Exercise directions – Quote the records below word for word, please, from the very first line through the one that contains "Этим постом я", and nothing beyond it.

━━━━

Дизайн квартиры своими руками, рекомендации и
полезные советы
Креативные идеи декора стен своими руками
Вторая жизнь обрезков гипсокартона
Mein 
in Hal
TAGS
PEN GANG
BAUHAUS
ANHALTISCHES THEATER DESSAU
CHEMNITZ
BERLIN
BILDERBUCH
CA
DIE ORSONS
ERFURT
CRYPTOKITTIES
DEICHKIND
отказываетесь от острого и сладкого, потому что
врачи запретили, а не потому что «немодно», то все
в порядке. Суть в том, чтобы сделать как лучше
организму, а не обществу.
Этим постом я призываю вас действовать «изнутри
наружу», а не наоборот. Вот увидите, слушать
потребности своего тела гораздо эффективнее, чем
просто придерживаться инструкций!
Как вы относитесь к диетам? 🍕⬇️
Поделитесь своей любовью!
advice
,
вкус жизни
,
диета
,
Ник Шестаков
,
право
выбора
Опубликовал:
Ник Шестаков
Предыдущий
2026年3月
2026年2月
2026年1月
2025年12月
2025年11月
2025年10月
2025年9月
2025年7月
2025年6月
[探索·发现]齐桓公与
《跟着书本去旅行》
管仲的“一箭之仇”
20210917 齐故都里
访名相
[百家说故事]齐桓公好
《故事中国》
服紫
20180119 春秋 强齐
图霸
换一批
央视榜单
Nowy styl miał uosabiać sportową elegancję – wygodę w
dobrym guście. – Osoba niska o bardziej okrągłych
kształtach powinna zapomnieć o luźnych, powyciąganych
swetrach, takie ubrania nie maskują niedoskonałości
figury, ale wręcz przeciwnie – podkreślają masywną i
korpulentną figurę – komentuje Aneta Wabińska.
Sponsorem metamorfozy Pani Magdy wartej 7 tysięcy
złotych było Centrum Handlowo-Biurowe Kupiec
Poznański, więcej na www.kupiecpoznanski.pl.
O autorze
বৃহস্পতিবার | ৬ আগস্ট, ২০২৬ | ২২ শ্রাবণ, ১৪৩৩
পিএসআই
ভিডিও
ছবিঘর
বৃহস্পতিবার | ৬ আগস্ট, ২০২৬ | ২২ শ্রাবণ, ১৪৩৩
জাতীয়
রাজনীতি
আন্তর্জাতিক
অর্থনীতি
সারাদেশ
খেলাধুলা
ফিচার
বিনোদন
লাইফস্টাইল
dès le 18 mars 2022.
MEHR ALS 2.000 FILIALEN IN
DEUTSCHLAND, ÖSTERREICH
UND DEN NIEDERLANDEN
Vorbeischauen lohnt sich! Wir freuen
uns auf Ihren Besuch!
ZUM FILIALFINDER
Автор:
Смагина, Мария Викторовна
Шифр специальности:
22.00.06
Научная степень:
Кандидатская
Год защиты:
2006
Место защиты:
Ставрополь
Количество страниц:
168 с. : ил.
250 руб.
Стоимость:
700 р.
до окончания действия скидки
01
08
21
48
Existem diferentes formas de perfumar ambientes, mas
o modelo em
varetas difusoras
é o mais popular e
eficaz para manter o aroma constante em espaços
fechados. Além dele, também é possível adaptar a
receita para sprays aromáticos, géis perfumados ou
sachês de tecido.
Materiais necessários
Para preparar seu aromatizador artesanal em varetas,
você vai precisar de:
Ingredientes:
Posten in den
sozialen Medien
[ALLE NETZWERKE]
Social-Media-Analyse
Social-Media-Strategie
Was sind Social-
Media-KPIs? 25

━━━━

Solution to the problem –
Дизайн квартиры своими руками, рекомендации и
полезные советы
Креативные идеи декора стен своими руками
Вторая жизнь обрезков гипсокартона
Mein 
in Hal
TAGS
PEN GANG
BAUHAUS
ANHALTISCHES THEATER DESSAU
CHEMNITZ
BERLIN
BILDERBUCH
CA
DIE ORSONS
ERFURT
CRYPTOKITTIES
DEICHKIND
отказываетесь от острого и сладкого, потому что
врачи запретили, а не потому что «немодно», то все
в порядке. Суть в том, чтобы сделать как лучше
организму, а не обществу.
Этим постом я призываю вас действовать «изнутри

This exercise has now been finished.